Sin embargo no siempre puede disfrutar de esos momentos de intimidad creativa. Es funcionario del estado más grande y poderoso de todo el Orbe, y debe sus prioridades a las decisiones del general de la falange. A veces, por casus belli, urge que el prisionero deba revelar las posiciones de su ejercito, cuántos infantes se acercan, qué tipo de carros traen o por donde piensan atacar...entonces con más prisa que vocación, saca de cada uno de sus clientes toda la información posible, como si volcase un cubo de desperdicios sobre la mesa para escrutar de un vistazo los secretos que oculta.
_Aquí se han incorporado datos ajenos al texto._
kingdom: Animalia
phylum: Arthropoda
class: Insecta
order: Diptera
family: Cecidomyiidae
Pero hoy no es el caso. Hoy tiene tiempo y se trata de algo sencillo; una pagana que debe renunciar a su fe y acceder a hacer sacrificios en favor de la auténtica religión, como preparatorio para la celebración de las fiestas de Culto Imperial y el Consejo de los Galos, con lo que toda la provincia romana se reunirá en su ciudad para celebrarlo en unos días. Será algo grande y ella, al ser la presa más joven, tendrá el honor de degollar a algún cabrito en el Anfiteatro de Las Tres Galias, en honor a Diana, ante casi 20.000 personas.
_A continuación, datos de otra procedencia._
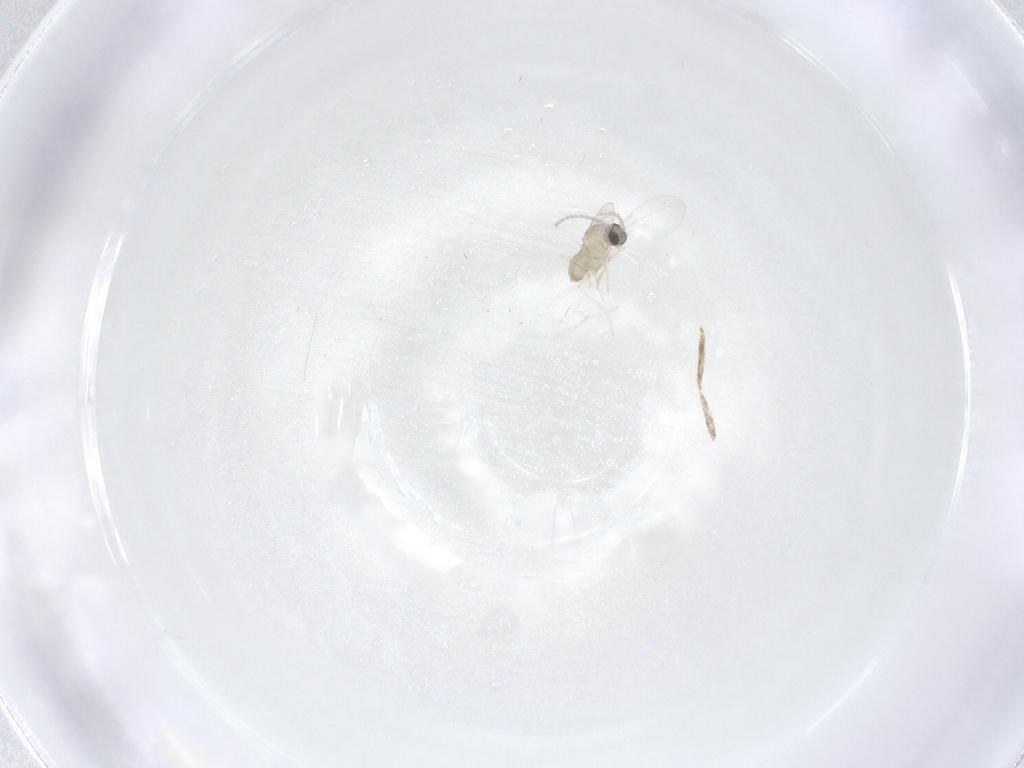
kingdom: Animalia
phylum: Arthropoda
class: Insecta
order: Diptera
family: Cecidomyiidae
Así que la mira con devoción, con atracción tóxica, como lo haría un áspid al ratoncillo de ojos saltones que tiene inmovilizado, relamiéndose en su mirada de terror mientras lo asfixia despacio, disfrutando de ver como su cuerpo va quedando enervado y flácido. No hay mayor tortura que jugar con las emociones y sentimiento del reo, que basculan entre desear la propia muerte y sobrevivir en última instancia. Apretar para luego soltar, y luego seguir apretando. Ese es el protocolo, y él lo sabe bien; todo sometido luchará mientras haya esperanzas de sobrevivir, de ser perdonado, creído...como si la tortura fuera solo el medio que busca un fin, y obtenido éste, se acabó aquél. Pero no. La tortura es fin en sí misma; es someter cuerpo y espíritu de manera perversa, sucia, obscena, y acabar en su caso con la redentora muerte que todo lo purifica. No puede ser de otra manera. Sólo así se mantiene un imperio, se disciplina a un pueblo y se sustenta el sistema político. Si los torturadores fuesen compasivos, toda la esencia del poder estaría perdida.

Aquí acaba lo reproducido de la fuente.